The primary advantage of the DGX box is that it gives you access to the nVidia ecosystem. You can develop against it almost like a mini version of the big servers you're targeting.

It's not really intended to be a great value box for running LLMs at home. Jeff Geerling talks about this in the article.

  • Exactly this. I'm not sure why people keep drumming the "a Mac or Strix Halo is faster/cheaper" drum. Different market.

    If I want to do hobby / amateur AI research or do stuff with fine tuning models etc, learn the tooling. I'm better off with the DG10 than AMD or Apple's systems.

    The Strix Halo machines look nice. I'd like one of those too. Especially if/when they ever get around to getting it into a compelling laptop.

    But I ordered the ASUS Ascent DG10 machine (since it was more easily available for me than the other versions of these) because I want to play around with fine tuning open weight models, learning tooling, etc.

    That and I like the idea of having a (non-Apple) Aarch64 linux workstation at home.

    Now if the courier would just get their shit together and actually deliver the thing...

    • I have this device, it's exactly as you say. This is a device for AI research and development. My buddies mac ultra beats it squarely for inference workloads, but for real tinkering it can't be beat.

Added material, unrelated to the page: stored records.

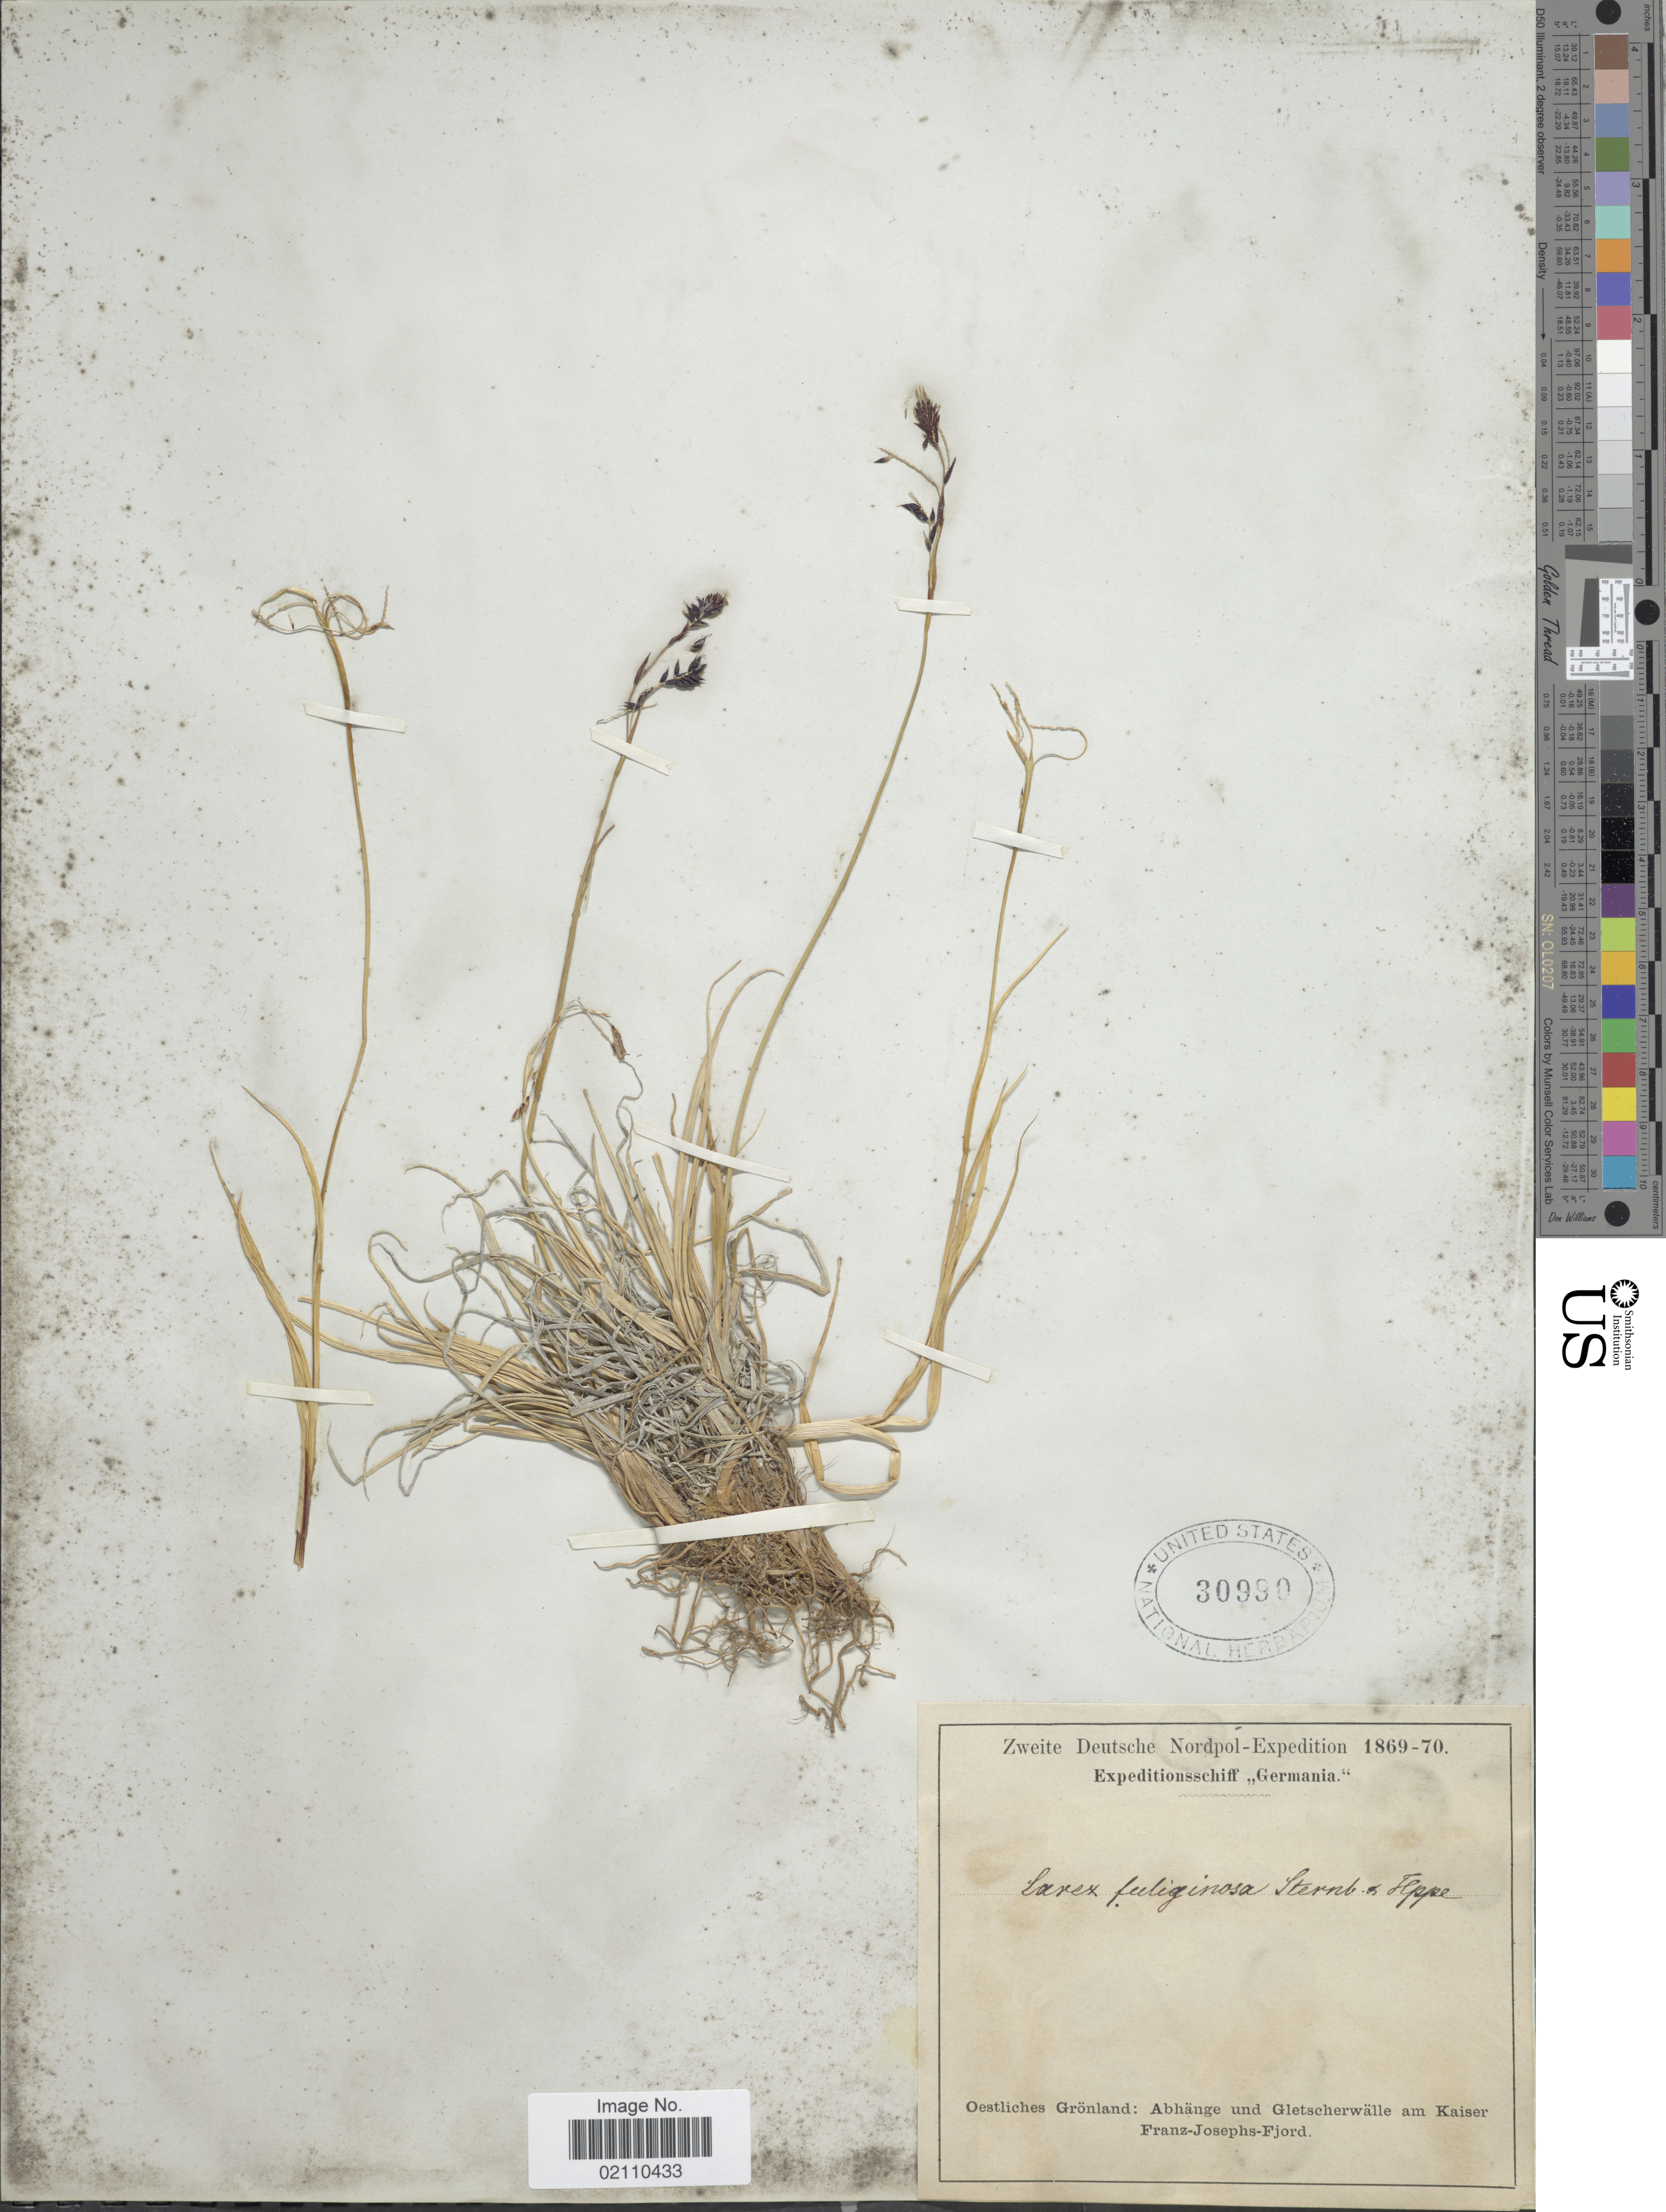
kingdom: Plantae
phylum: Tracheophyta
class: Liliopsida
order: Poales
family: Cyperaceae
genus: Carex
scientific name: Carex fuliginosa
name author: Schkuhr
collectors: Zweite Deutsche Nordpol-Expedition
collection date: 1869/1870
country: Greenland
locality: Oestliches Grondland: Abhange und Gletscherwalle am Kaiser Franz-Josephs-Fjord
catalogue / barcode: US 30990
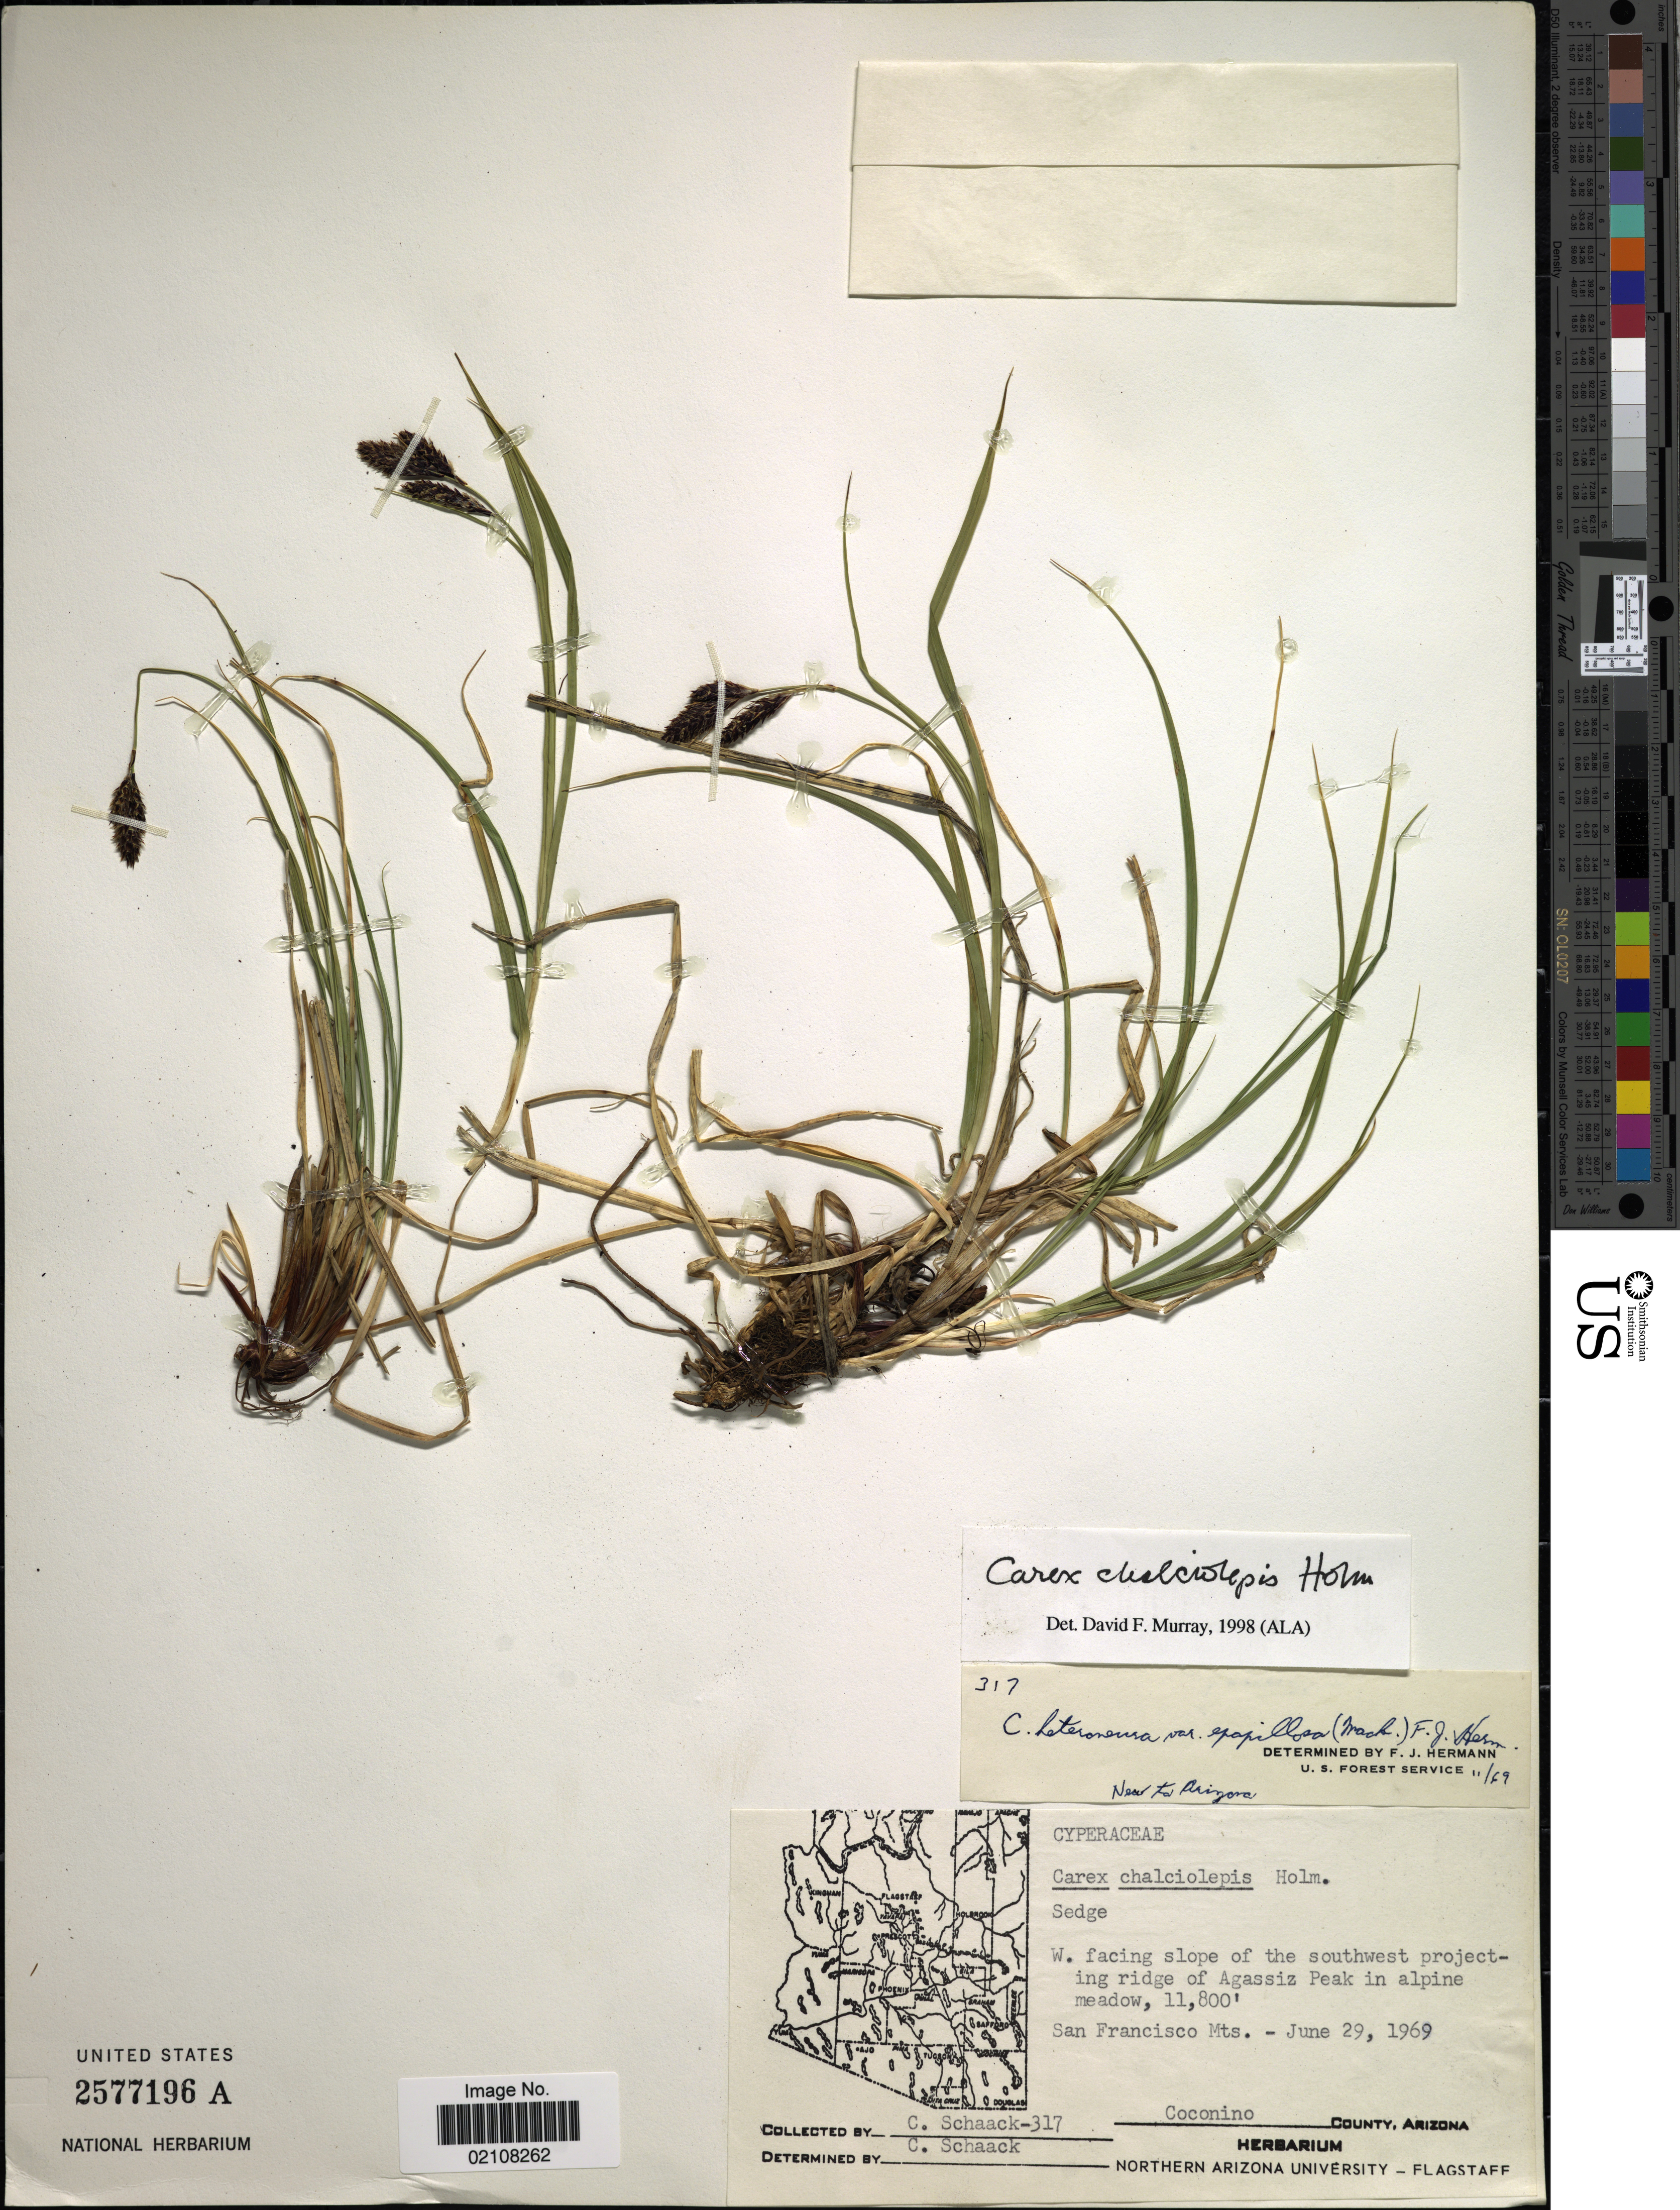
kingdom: Plantae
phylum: Tracheophyta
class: Liliopsida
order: Poales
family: Cyperaceae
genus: Carex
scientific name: Carex chalciolepis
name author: Holm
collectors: C. Schaack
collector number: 317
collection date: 1969-06-29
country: United States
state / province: Arizona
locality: W. facing slope of the southwest projecting ridge of Agassiz Peak in alpine meadow, San Francisco Mts.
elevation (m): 3597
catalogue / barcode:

      I've used it to fine tune 20+ models in the last couple of weeks. Neither a Mac or Strix Halo even try to compete.

NVFP4 (and to a lesser extent, MXFP8) work, in general. In terms of usable FLOPS the DGX Spark and the GMTek EVO-X2 both lose to the 5090, with NCCL and OpenMPI set up the DGX is still the nicest way to dev for our SBSA future. Working on that too, harder problem.